In 2016, the Supreme Court had to decide whether “involving a minor” limited just the third type of crime below or the other two types as well.

That case was Lockhart v. United States.

Five years later, the Supreme Court decided whether “using a random or sequential number generator” limited just “produce”—or did it limit “store,” too?

That case is Facebook v. Diguid.

In 2016, the Court, in a 7-2 opinion by Justice Sotomayor, began its analysis with “Consider the text.”

In 2021, the Court, in a 9-0 opinion by Justice Sotomayor, started its analysis with “We begin with the text.”

But then . . . all heck breaks loose.

The 2016 Lockhart Majority

A summary of the “method”:

The doctrine of the last antecedent says that “involving a minor” modifies only the last of the items on the list.

The statutory phrase functions a bit like this: “a defensive catcher, a quick-footed shortstop, or a pitcher from last year’s World Champion Kansas City Royals.” Everyone hearing that phrase would know that the pitcher must hale from the Royals while the catcher and the shortstop need not.

That said, the last-antecedent rule isn’t absolute. “Other indicia of meaning” can trump it. Sometimes.

At the same time, the good news is that our last-antecedent-based reading also makes good sense! Just look at other parts of the Criminal Code—the similarity between the “involving a minor” provision and other criminal statutes must be “more than a coincidence.”

Sure, in other statutory cases we have invoked other canons, like the series-qualifier principle, which would admittedly yield the opposite result here. It’s a perfectly decent canon, but it’s not quite “a countervailing grammatical mandate.” At least not here.

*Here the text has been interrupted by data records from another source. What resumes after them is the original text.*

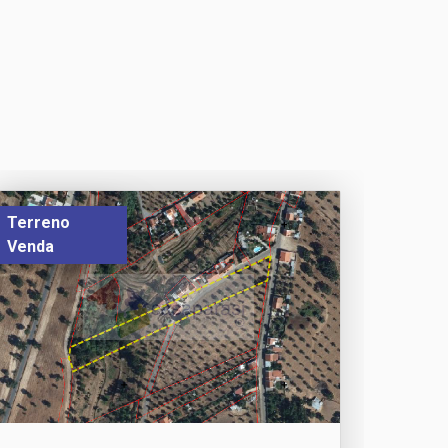
Terreno
Venda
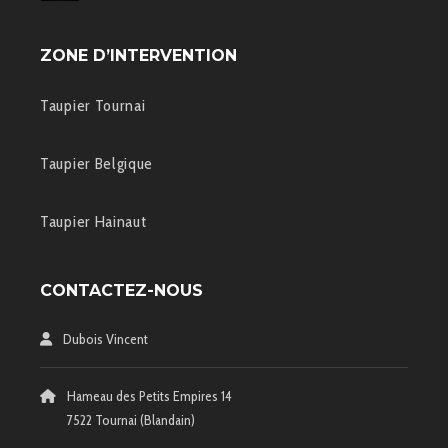
ZONE D’INTERVENTION
Taupier Tournai
Taupier Belgique
Taupier Hainaut
CONTACTEZ-NOUS
Dubois Vincent
Hameau des Petits Empires 14
7522 Tournai (Blandain)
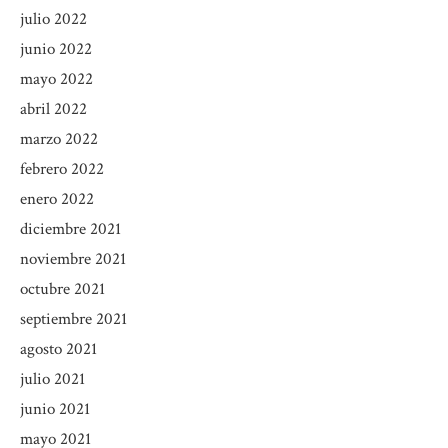
julio 2022
junio 2022
mayo 2022
abril 2022
marzo 2022
febrero 2022
enero 2022
diciembre 2021
noviembre 2021
octubre 2021
septiembre 2021
agosto 2021
julio 2021
junio 2021
mayo 2021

Not to mention that applying the “involving a minor” phrase to just the third type of crimes would help save the statute from itself: It affords us just the right degree of redundancy between the three predicate state crimes, making them different enough from one another but not too different.

In any event, we can’t really interpret the meaning of this provision in light of “how people ordinarily speak and write.” After all, the statute has “odd repetition and inelegant phrasing,” so it’s not like “everyday” speech. Not even the speech of “an average lawyer.” So the plain meaning of the statute has to derive from . . . some other source. (Editorial hypothesis: the speech of an above-average lawyer?)

The 2021 Facebook Majority

A summary of the “method”:

The series-qualifier canon (not, this time, the doctrine of the last antecedent) “generally reflects the most natural reading of a sentence.”

If a teacher said that “students must not complete or check any homework to be turned in for a grade, using online homework-help websites,” the modifying phrase applies to both “complete” and “check,” not just “check.”

Plus the language that comes before the modifier is “concise, integrated.”

Not to mention the comma before “using.” That comma suggests that the modifier modifies both store and produce, not just produce.

Now it’s true that we did invoke the doctrine of the last antecedent in Lockhart. But that doctrine is . . . “context dependent.”

What’s more, any other reading “would take a chainsaw” to the problem Congress was solving when it only “meant to use a scalpel.”

The opposite reading still might have “some appeal,” of course, but only if our reading were “contextually implausible.”

By the way, as far as legislative history, Congress seemed concerned about telemarketing, but not THAT concerned.

Good thing we’re around to interpret what Congress writes.

A good thing indeed. How could anyone else step in?